Здесь часто и жарко спорили о путях развития революционного марксизма в России, время от времени схватывались с народниками.
Эти молодые люди были большими книжниками; марксистскую теорию они изучили в совершенстве, к тому их понуждали условия борьбы. Учение, которое было смыслом их жизни, едва-едва пробило узенькую дорожку в Россию. Им приходилось бороться с известными представителями общественной мысли, обладающими блистательными ораторскими и публицистическими навыками. Знание Маркса назубок являлось поэтому естественной необходимостью для «стариков».
Кружок имел кое-какие связи с мастеровыми, работавшими за Невской заставой и еще на нескольких заводах столицы. Первые рабочие-марксисты, воспитанные «стариками», — Иван Бабушкин и другие — успешно вели пропаганду на окраинах города.
На очередной сходке в начале осени 1893 года один из «стариков» (ему было двадцать с чем-то лет) рассказал друзьям о посетителе, навестившем его накануне. Посетитель принес письма от волжских социал-демократов. Из писем следовало, что податель их еще до поступления в Казанский университет был знаком с марксистской литературой, а в университете принимал участие в революционных сходках и даже отчасти возглавлял их, за что был арестован, и на вопрос пристава: «Что вы бунтуете, молодой человек? Ведь перед вами стена?» — ответил: «Стена, да гнилая, ткни — и развалится!»
Высланный после ареста в деревню Кокушкино, под Казань, юный бунтарь продолжал изучать «Капитал», прилежно занимался языками и много времени уделял изучению крестьянского быта, экономических и политических отношений в деревне. На основании наблюдений и серьезного изучения земской статистики им был написан очерк, признанный казанскими и самарскими социал-демократами образцом марксистского подхода к действительности.
После ссылки человек, о котором писалось в письмах, возвратился в Казань, вступил в социал-демократический кружок, созданный «Икс» (так автор письма конспирировал фамилию известного «старикам» социал-демократа Николая Евграфовича Федосеева), а через год переехал в Самару, где показал себя совсем зрелым марксистом.
Четыре года он вел пропаганду среди молодежи; теперь же, имея свидетельство на право быть помощником присяжного поверенного, полученное год назад, выезжает в Питер, и в его лице «старики» приобретут чрезвычайно ценного человека, за которого авторы писем совершенно ручаются.
Студент сознался, что волжанин понравился ему с первого взгляда, но в откровенность с ним из соображений конспирации он не пустился, заявив, что должен прежде кое с кем посоветоваться.
— Назвался он Николаем Петровичем, конечно, из конспирации, фамилии не сказал.
Как раз к тому времени член кружка Герман Красин приготовил реферат «Вопрос о рынках». Все были убеждены, что Герман написал оригинальное произведение исключительной глубины и значения и следует гордиться тем обстоятельством, что автор его — один из самых старых «стариков». Реферат произведет сенсацию среди социал-демократов столицы — в том были уверены все друзья Германа.

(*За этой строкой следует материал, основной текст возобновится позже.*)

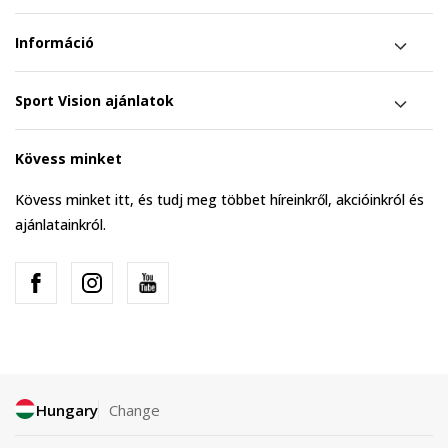
Információ
Sport Vision ajánlatok
Kövess minket
Kövess minket itt, és tudj meg többet híreinkről, akcióinkról és
ajánlatainkról.
Hungary
Change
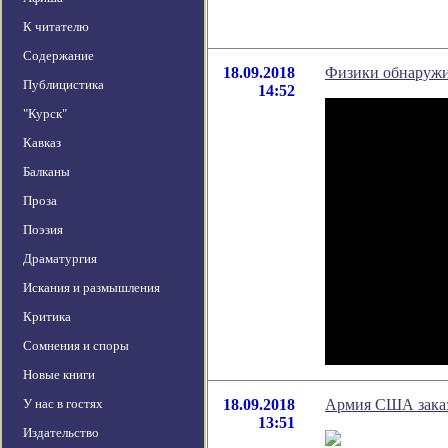
К читателю
Содержание
18.09.2018
Физики обнаружи
Публицистика
14:52
"Курск"
Кавказ
Балканы
Проза
Поэзия
Драматургия
Искания и размышления
Критика
Сомнения и споры
Новые книги
У нас в гостях
18.09.2018
Армия США заказ
13:51
Издательство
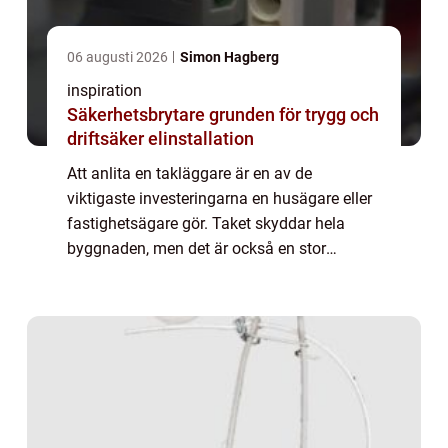
06 augusti 2026
Simon Hagberg
inspiration
Säkerhetsbrytare grunden för trygg och
driftsäker elinstallation
Att anlita en takläggare är en av de
viktigaste investeringarna en husägare eller
fastighetsägare gör. Taket skyddar hela
byggnaden, men det är också en stor
kostnad om något går fel. I en stad som
Stockholm, med snabba väderomslag, snö,
isbildning o...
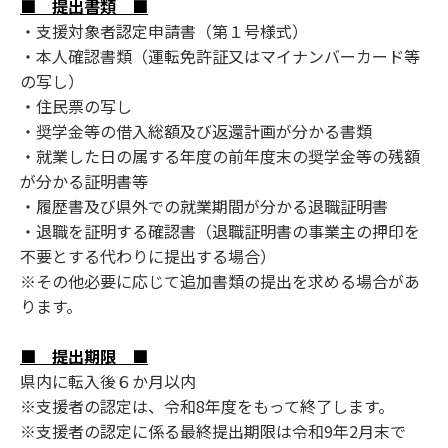
■ 提出書類 ■
・支援対象者認定申請書（第１号様式）
・本人確認書類（運転免許証又はマイナンバーカード等
の写し）
・住民票の写し
・奨学金等の借入総額及び返還計画が分かる書類
・就業した日の属する年度の前年度末の奨学金等の残額
が分かる証明書等
・履歴書及び県外での就業期間が分かる退職証明書
・退職を証明する確認書（退職証明書の事業主の押印を
不要とする代わりに提出する場合）
※その他必要に応じて追加書類の提出を求める場合があ
ります。
■ 提出期限 ■
県内に転入後６か月以内
※支援者の認定は、令和8年度をもって終了します。
※支援者の認定に係る最終提出期限は令和9年2月末で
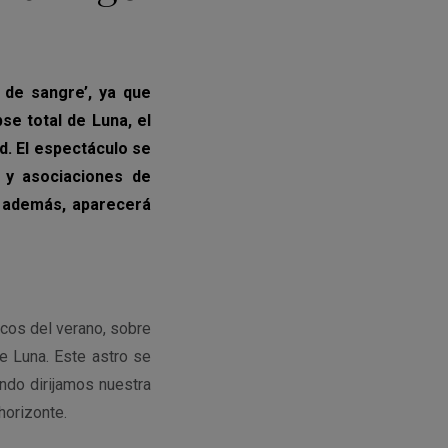
 de sangre’, ya que
se total de Luna, el
d. El espectáculo se
 y asociaciones de
, además, aparecerá
cos del verano, sobre
e Luna. Este astro se
ndo dirijamos nuestra
horizonte.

Подумали и решили просить новичка выступить в дебатах.
3
Слушать Германа собрались на частной квартире. Волжанин, совсем молодой человек, среднего роста, подвижной, пришел первым, в точно назначенное время.
Светло-рыжеватая, очевидно, только недавно отпущенная, бородка и реденькие усы оттеняли полные губы, а карие глаза озорно поблескивали, когда он осведомился у хозяина, занятого приготовлением чая: что это, мол, в порядке вещей такая «точность» сборов?
Хозяин, уязвленный вопросом, хотел было тут же отчитать гостя, но раздумал. «Погоди, мы тебе покажем наши порядки!» — мысленно пригрозил он новичку, но слова волжанина лишь укрепили в хозяине квартиры (фамилия его была Радченко) чувство симпатии к нему.
Кое-как все собрались, ждали лишь референта. На новичка никто не обращал внимания.
Наконец явился Герман. Он поздоровался со всеми, вежливо поклонился волжанину, отвел хозяина квартиры в угол и что-то шепнул ему.